CTSketch: Compositional Tensor Sketching for Scalable Neurosymbolic Learning
Seewon Choi, Alaia Solko-Breslin, Rajeev Alur, Eric Wong
TL;DR
CTS ketch tackles scalable neurosymbolic learning where a neural predictor feeds a discrete symbolic program. It introduces CTSketch, which decomposes the symbolic program into sub-programs and uses TT-SVD-based tensor sketching to approximate the output distribution from input distributions. The paper provides reconstruction error bounds and demonstrates state-of-the-art scalability, solving tasks with up to 1024 inputs while maintaining accuracy on standard benchmarks. This approach enables differentiable, efficient inference for large-scale neurosymbolic systems and offers guidance on rank selection and decomposition.
Abstract
Many computational tasks benefit from being formulated as the composition of neural networks followed by a discrete symbolic program.

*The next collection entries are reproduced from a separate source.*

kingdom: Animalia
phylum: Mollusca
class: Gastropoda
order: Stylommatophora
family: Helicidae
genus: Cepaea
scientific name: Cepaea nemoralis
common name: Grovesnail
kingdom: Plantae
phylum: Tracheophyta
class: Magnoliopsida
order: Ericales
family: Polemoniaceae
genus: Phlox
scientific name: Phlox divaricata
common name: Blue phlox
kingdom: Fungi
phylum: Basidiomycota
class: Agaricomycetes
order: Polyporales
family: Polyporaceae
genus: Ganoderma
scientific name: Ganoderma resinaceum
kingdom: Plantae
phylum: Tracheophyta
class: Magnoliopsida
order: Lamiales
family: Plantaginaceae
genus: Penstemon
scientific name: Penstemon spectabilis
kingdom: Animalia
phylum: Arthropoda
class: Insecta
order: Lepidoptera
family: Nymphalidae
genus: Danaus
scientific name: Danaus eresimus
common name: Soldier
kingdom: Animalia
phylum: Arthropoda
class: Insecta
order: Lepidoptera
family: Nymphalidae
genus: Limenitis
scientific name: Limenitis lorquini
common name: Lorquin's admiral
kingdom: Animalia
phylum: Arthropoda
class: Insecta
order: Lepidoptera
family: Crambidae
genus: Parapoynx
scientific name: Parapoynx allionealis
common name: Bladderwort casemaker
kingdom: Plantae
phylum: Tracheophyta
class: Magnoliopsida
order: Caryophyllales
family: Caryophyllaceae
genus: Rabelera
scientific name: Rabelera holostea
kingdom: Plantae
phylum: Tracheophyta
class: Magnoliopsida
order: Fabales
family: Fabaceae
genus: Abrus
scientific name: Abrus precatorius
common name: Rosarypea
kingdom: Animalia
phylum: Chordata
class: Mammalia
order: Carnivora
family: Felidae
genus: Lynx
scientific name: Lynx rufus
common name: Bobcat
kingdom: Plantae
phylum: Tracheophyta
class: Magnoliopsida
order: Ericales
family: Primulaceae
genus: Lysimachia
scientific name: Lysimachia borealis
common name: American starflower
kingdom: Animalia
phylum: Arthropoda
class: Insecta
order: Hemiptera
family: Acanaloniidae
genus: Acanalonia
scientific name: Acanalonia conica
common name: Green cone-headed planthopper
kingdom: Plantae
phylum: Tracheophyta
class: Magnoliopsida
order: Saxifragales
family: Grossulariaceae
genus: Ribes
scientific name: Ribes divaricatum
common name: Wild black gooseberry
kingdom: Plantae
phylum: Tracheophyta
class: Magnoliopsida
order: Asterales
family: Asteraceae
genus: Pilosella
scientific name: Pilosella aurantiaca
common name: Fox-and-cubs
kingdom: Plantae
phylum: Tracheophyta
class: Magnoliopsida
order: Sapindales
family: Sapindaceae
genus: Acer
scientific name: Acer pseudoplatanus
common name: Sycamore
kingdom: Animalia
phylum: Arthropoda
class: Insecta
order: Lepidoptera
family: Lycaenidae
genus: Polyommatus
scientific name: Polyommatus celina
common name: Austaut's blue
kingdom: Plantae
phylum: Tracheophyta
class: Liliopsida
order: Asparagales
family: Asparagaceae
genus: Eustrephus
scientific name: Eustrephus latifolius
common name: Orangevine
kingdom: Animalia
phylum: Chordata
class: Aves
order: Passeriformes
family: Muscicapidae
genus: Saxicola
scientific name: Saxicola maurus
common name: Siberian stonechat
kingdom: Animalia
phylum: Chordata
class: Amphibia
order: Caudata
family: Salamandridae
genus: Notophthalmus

The goal of neurosymbolic learning is to train the neural networks using end-to-end input-output labels of the composite. We introduce CTSketch, a novel, scalable neurosymbolic learning algorithm. CTSketch uses two techniques to improve the scalability of neurosymbolic inference: decompose the symbolic program into sub-programs and summarize each sub-program with a sketched tensor. This strategy allows us to approximate the output distribution of the program with simple tensor operations over the input distributions and the sketches. We provide theoretical insight into the maximum approximation error. Furthermore, we evaluate CTSketch on benchmarks from the neurosymbolic learning literature, including some designed for evaluating scalability. Our results show that CTSketch pushes neurosymbolic learning to new scales that were previously unattainable, with neural predictors obtaining high accuracy on tasks with one thousand inputs, despite supervision only on the final output.